** Text passage **
Google Implements DNSSEC Validation For Public DNS 101
wiredmikey writes "Google on Tuesday announced that it now fully supports DNSSEC (Domain Name System Security Extensions) validation on its Google Public DNS resolvers. Previously, the search giant accepted and forwarded DNSSEC-formatted messages but didn't actually perform validation. 'With this new security feature, we can better protect people from DNS-based attacks and make DNS more secure overall by identifying and rejecting invalid responses from DNSSEC-protected domains,' Yunhong Gu, Team Lead, Google Public DNS, wrote in a blog post. According to Gu, about 1/3 of top-level domains have been signed, but most second-level domains remain unsigned. According to NIST, there has been no progress in enabling DNSSEC on 98 percent of all 1,070 industry domains tested as of March 18, 2013. 'Overall, DNSSEC is still at an early stage and we hope that our support will help expedite its deployment,' Gu said."
Re:What web sites and hosts do you visit? (Score:4, Insightful)
I think your ISP has a much better log of your activities.
Re:DNSSEC is inferior to custom HOSTS file (Score:3, Insightful)
This story is ... (Score:1, Insightful)
more data for google -- a LOT more (Score:2, Insightful)
Awesome... now more people will be tricked into switching to Google's DNS servers, and therefore, more people can be tracked by Google.
Before, Google just watched your browsing habits, your email, your phone calls and cell phone activities, your physical connection, tracked you through advertising, monitored your connections to your friends, and, well, when you took a dump too.

** Saved entries **
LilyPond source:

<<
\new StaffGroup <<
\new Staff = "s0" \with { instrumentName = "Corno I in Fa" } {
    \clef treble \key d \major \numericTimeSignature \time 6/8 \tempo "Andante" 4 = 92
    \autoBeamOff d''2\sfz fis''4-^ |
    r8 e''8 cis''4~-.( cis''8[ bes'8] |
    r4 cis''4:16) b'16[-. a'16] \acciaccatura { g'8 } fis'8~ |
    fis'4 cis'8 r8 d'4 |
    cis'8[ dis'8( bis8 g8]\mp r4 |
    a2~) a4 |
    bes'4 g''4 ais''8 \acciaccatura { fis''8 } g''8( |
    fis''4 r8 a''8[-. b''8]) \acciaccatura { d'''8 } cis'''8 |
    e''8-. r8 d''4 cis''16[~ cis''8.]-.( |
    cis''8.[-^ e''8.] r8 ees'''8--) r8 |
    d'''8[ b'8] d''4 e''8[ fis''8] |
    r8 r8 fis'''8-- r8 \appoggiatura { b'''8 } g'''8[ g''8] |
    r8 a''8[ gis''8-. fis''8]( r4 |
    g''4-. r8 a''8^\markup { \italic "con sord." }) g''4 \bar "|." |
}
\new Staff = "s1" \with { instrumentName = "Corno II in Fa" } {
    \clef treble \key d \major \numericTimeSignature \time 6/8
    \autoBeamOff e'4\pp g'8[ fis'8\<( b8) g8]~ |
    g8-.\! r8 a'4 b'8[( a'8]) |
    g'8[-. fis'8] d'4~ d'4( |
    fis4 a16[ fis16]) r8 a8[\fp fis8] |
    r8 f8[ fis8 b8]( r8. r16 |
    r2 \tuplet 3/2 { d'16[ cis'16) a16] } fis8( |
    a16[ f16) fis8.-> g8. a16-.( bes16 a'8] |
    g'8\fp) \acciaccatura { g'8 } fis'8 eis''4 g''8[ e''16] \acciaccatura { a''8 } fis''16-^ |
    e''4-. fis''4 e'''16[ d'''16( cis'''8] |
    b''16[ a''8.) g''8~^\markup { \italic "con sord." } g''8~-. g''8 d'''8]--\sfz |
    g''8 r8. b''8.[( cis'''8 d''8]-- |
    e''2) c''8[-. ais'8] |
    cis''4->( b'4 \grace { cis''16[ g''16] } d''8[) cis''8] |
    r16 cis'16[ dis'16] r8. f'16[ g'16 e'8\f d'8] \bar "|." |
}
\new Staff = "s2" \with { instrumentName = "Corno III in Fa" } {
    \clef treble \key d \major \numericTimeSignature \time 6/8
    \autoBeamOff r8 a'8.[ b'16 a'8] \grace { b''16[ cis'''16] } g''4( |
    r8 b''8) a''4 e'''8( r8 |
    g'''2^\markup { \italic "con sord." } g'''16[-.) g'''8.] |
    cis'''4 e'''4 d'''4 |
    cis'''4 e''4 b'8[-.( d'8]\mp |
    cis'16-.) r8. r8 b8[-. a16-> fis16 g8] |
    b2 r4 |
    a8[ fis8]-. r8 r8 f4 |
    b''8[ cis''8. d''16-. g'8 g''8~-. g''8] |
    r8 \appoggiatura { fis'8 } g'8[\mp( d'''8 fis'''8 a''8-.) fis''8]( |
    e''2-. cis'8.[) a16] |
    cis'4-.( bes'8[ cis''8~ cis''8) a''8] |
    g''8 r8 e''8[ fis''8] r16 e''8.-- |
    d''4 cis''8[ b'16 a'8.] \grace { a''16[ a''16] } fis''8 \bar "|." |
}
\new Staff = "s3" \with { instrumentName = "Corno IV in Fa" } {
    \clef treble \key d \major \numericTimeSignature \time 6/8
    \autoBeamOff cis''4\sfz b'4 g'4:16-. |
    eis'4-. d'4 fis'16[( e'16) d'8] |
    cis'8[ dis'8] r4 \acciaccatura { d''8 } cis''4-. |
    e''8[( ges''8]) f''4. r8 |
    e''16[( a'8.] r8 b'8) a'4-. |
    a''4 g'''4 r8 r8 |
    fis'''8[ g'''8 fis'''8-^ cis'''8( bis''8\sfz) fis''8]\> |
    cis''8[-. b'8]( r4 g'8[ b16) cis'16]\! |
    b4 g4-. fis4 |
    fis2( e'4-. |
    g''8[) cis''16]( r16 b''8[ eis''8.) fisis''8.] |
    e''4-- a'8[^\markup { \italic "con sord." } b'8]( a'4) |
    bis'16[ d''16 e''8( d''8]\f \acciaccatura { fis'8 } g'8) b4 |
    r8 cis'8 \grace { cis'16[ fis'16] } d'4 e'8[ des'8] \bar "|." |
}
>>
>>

** Task A **
What are the titles of the comments in the Google DNSSEC thread?
** Task B **
How would you render this sentence from the Google DNSSEC thread in Spanish: "Previously, the search giant accepted and forwarded DNSSEC-formatted messages but didn't actually perform validation."
** Task C **
Can you extend the Google DNSSEC thread, picking up after its last sentence?
These records were drawn from a separate source.

** Response A **
- Re:What web sites and hosts do you visit?
- Re:DNSSEC is inferior to custom HOSTS file
- This story is ...
- more data for google -- a LOT more

** Response B **
Anteriormente, el gigante de las búsquedas aceptaba y reenviaba mensajes con formato DNSSEC, pero en realidad no realizaba la validación.

** Response C **
Now, Google plans to monitor every other activity your computer partakes in, as it watches all the DNS lookups you make. Any website you go to, that is not done via a Google search. What other software you use. What forums you go to. What *threads* you look at in forums, as the dns entries will sync with threads Google has already cached. Do you download torrents? Do a lot of MX record lookups?
Google can determine a vast amount of info via DNS lookups.
Google -- can you PLEASE just focus on making your core, search technology less inane? Not everyone wants to search for random, unrelated responses to searches. When they search for "bob cat", they don't want "Robert Kats".
Oh? And while you're at it, please make Verbatim searches work again. You've only had that for what, a year since you SCREWED UP + SEARCHES, and you've already started to DEGRADE IT!
Cornholes!
Re:more data for google -- a LOT more (Score:4, Insightful)
Please explain how you know that, for example, Microsoft doesn't already do a lot of similar things?
For a start, every new connection you check in with Microsoft by connecting to a Microsoft server and downloading a text file (look up NCSI - and, yes, you can change the registry entries to your own server if you wish, but so can you NOT use Google's DNS servers. I actually use it as a primitive "call home" device should someone be stupid enough to steal my laptop - as soon as it's turned on on an unknown Internet connection, it will try to talk to my server as a connection test, which would give me their IP).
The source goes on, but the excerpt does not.